The communist guerillas in Malaya who found a welcome in Hong Kong
Malaya's communist guerillas, invaluable allies during the Pacific war, found refuge in the melting pot of Hong Kong, writes Jason Wordie

Malayan Communist Party leader Chin Peng's death last month in Bangkok at the age of 88 highlights enduring - yet often overlooked - Hong Kong links to the Pacific war in Southeast Asia, the subsequent Malayan Emergency and its lengthy political aftermath.
Allied resistance to the Japanese during their occupations of Malaya and Hong Kong would have been almost impossible without the co-operation and support of communist guerillas. At war's end, their leaders were publicly thanked and rewarded; Malayan People's Anti-Japanese Army leader Chin (also known as Ong Boon Hua) was awarded a military division OBE and, in Hong Kong, East River Column leader Major Raymond Wong (a pre-war Queen's College student) was awarded a military division MBE.
Both political groups were then expected to disappear quietly into peacetime civilian life. However, having contributed to the Allied victory, the communists, naturally enough, wanted a leading role in the post-war power structure. In Malaya, this struggle erupted in 1948 into a bitter period of guerilla warfare, euphemistically known as the Malayan Emergency.
Political loyalties among prominent Malayan-Chinese families were sharply divided - often for pragmatic reasons.

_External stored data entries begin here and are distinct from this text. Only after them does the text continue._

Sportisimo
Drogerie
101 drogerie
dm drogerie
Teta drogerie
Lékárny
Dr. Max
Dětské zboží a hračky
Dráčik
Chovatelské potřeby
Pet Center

While one sibling kept the family businesses running and ensured the current political order remained contented another went into the jungle with the guerillas. By doing both, the family unit would survive, whichever side eventually won.

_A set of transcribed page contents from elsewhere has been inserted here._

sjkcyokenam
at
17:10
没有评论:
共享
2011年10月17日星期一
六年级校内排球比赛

Mainland support for its communist cousins dwindled after the Emergency was declared over, in 1960 - three years after Malayan independence. With the social dislocations and internal strife caused by the catastrophic failure of the Great Leap Forward to deal with, China had no appetite for the fomenting of socialist revolution elsewhere. Strategic requirements achievable by peaceful means - the Tanzania-Zambia railway project, which linked the Indian Ocean port of Dar-es-Salaam with mineral and resource-rich central Africa, to cite one obvious example - were considered far more important by China than aiding a substantially defeated armed conflict in Malaya.
Chin decamped to China and remained there, for the most part, for the next three decades.